Differential thinking, before you assume
Is what I have actually ADHD?
ADHD is overdiagnosed in some groups and underdiagnosed in others. Many other things — anxiety, depression, sleep deprivation, autism, trauma, hormonal shifts, mood-cycling — produce attention problems that look identical from the outside. Knowing which pattern fits you matters because the treatments are different.
The screener is a conversation starter, not a diagnostic instrument. A clinician makes the diagnosis.
What gets confused with ADHD
Anxiety
Worry can fragment attention identically to inattention. Both produce restlessness, sleep disruption, racing thoughts, and difficulty focusing — but the treatments diverge sharply.
Depression
Low mood produces concentration impairment, low motivation, poor task-initiation, fatigue. Untreated depression is one of the top reasons adults are wrongly diagnosed with ADHD.
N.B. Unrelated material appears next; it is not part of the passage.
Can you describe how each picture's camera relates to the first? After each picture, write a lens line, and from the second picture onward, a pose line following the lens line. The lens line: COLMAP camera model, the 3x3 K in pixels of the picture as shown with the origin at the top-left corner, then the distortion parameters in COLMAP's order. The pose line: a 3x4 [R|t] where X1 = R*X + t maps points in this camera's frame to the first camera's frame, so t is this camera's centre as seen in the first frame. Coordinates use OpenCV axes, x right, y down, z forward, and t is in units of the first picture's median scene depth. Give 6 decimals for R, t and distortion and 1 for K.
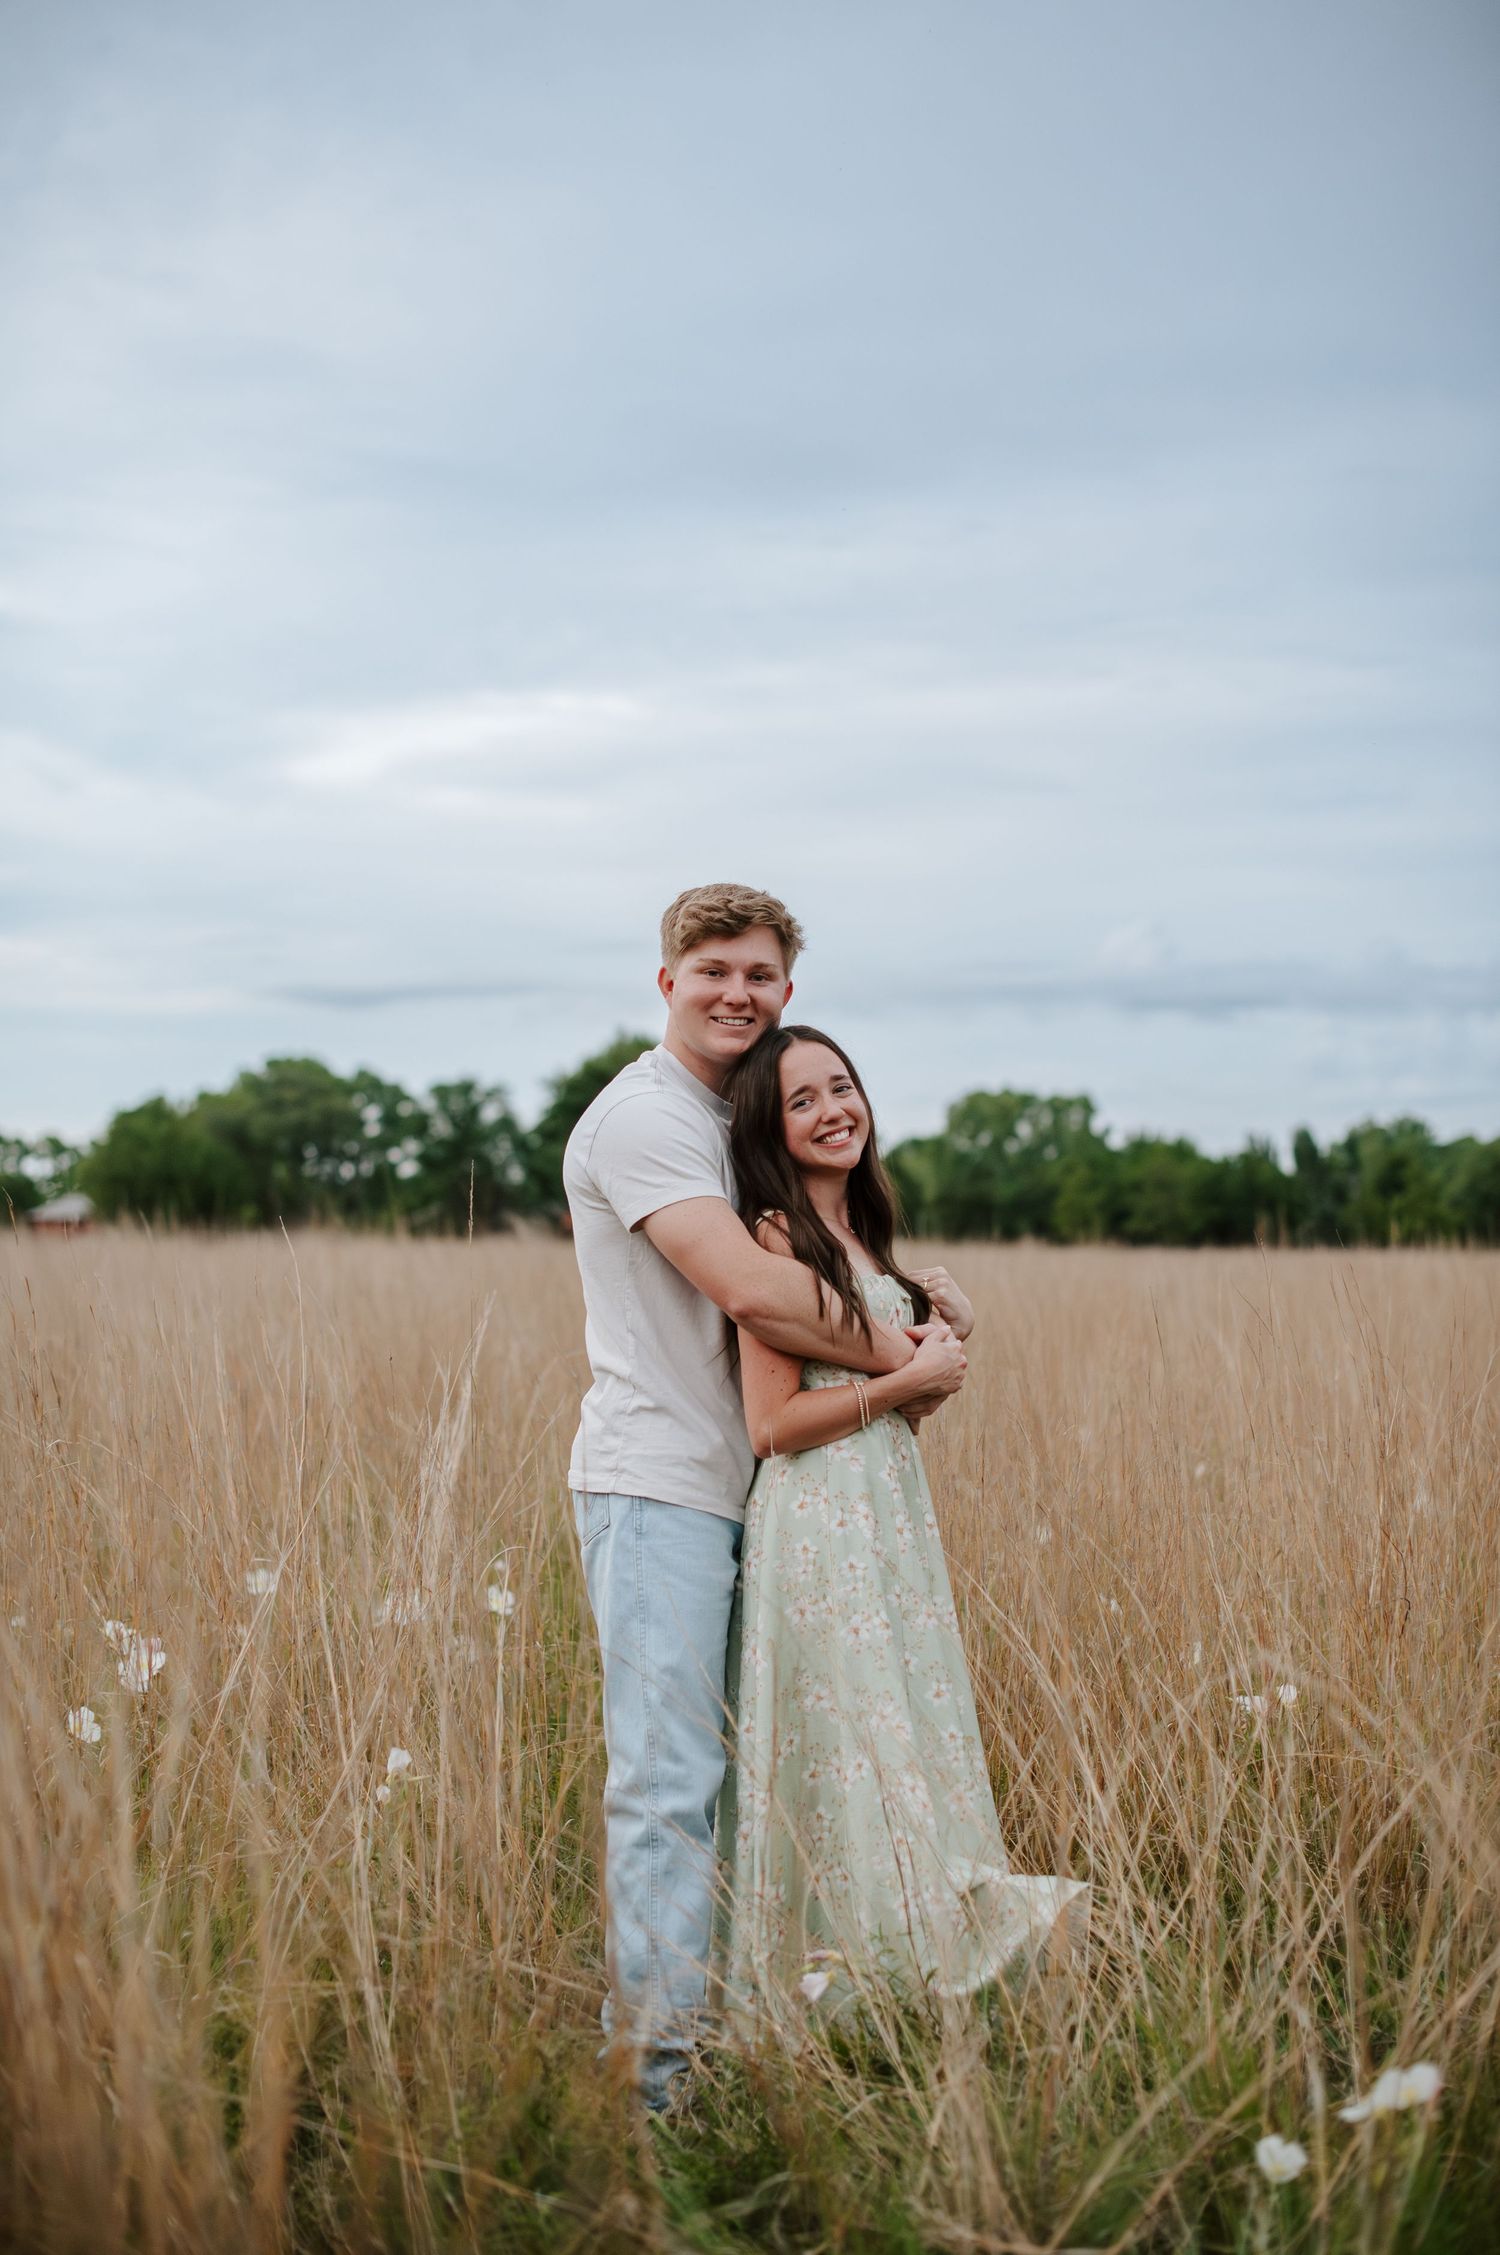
lens RADIAL K [[3273.8, 0, 750.0], [0, 3273.8, 1127.5], [0, 0, 1]] dist [-0.136963, 0.107982]
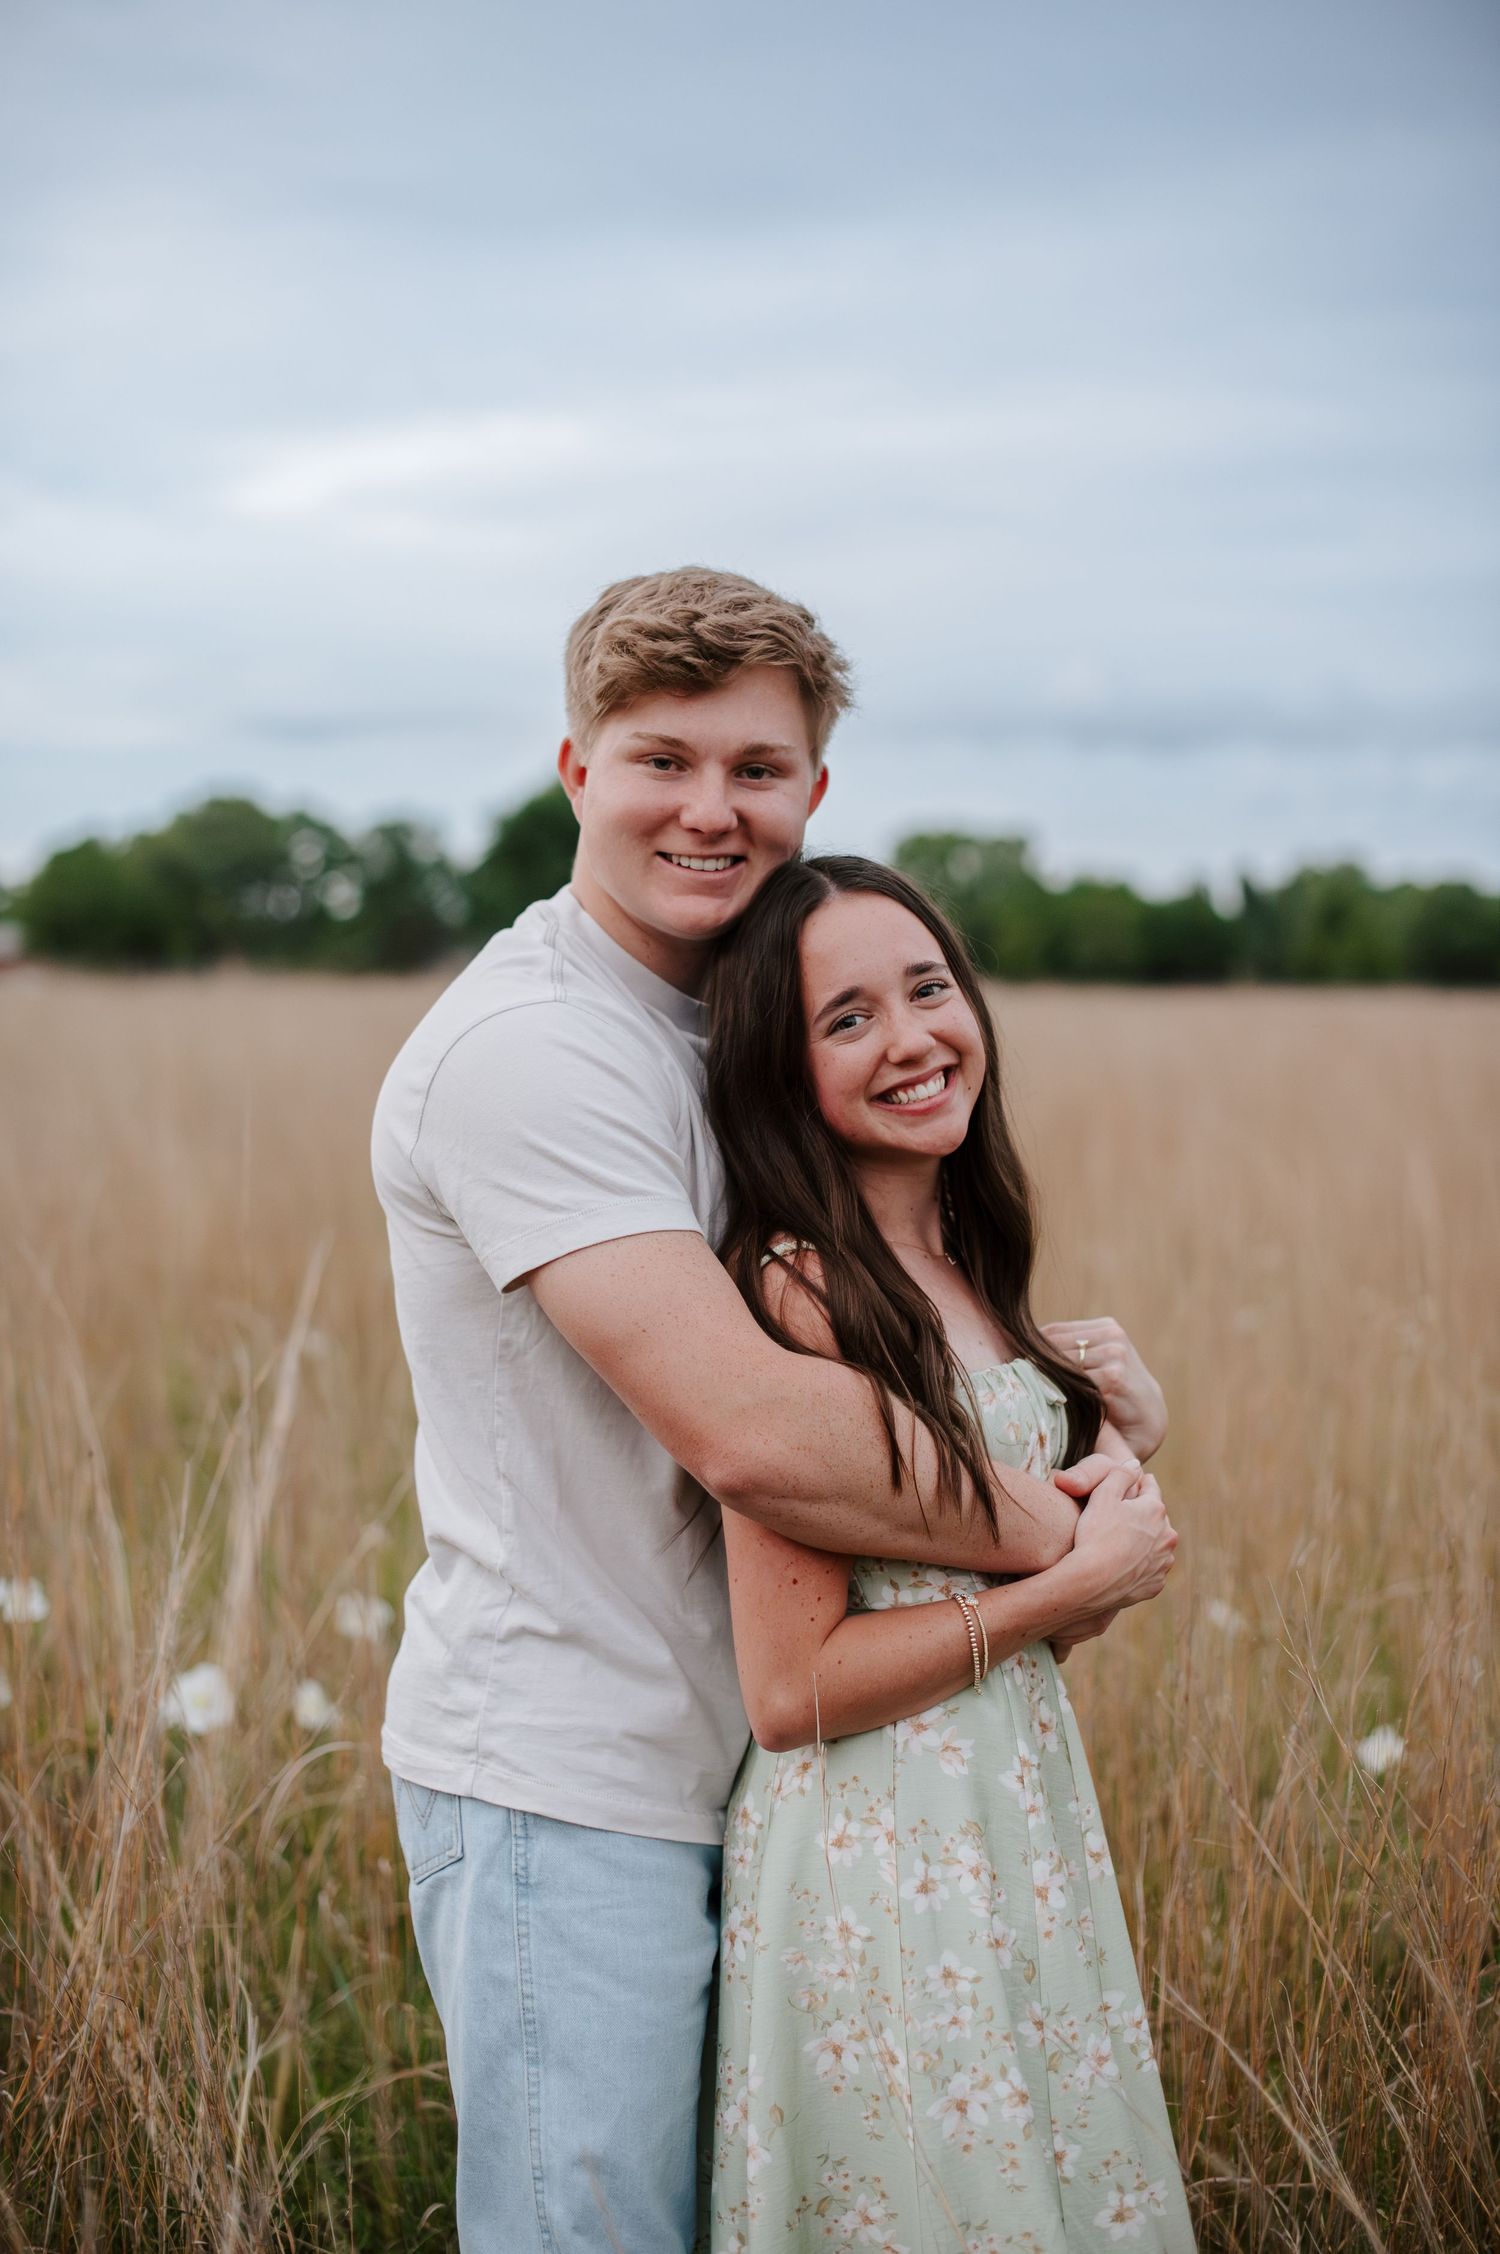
lens RADIAL K [[3206.4, 0, 750.0], [0, 3206.4, 1127.0], [0, 0, 1]] dist [0.519163, -7.015872]
pose [[0.999807, -0.001122, 0.019630, -0.008643], [-0.000486, 0.996653, 0.081741, -0.031371], [-0.019656, -0.081735, 0.996460, 0.513777]]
Sleep deprivation / sleep disorders
Chronic insufficient sleep, sleep apnea, and delayed sleep phase disorder produce attention deficits indistinguishable from ADHD on a 15-minute clinical interview.
Autism
30–50% of autistic people also have ADHD; many more have one mistaken for the other. Sensory overload, hyperfocus, and executive-function difficulties show up in both.
Trauma / PTSD
Hypervigilance fragments attention. Avoidance looks like task-initiation difficulty. Emotional dysregulation looks like ADHD impulsivity. The histories differ but the surface behaviors don't.
Bipolar spectrum
Hypomanic episodes look like extreme ADHD focus and energy. Misdiagnosing bipolar II as ADHD and prescribing stimulants can destabilize the underlying cycling.
Why this matters
Stimulants are powerful and usually safe — but for someone whose attention problems are actually anxiety-driven, they can amplify the anxiety. For someone whose problems are sleep-driven, stimulants mask the underlying issue while the sleep deficit accumulates. For someone with bipolar II, stimulants can trigger or worsen mood instability.
Conversely: if you actually have ADHD and your clinician treats you for anxiety alone, you'll spend years on the wrong medication and conclude treatment doesn't work for you.
The point isn't to delay or avoid an ADHD diagnosis. It's to make sure the assessment your clinician does is genuinely a differential — that they're considering, and ruling in or out, the other patterns that produce similar symptoms.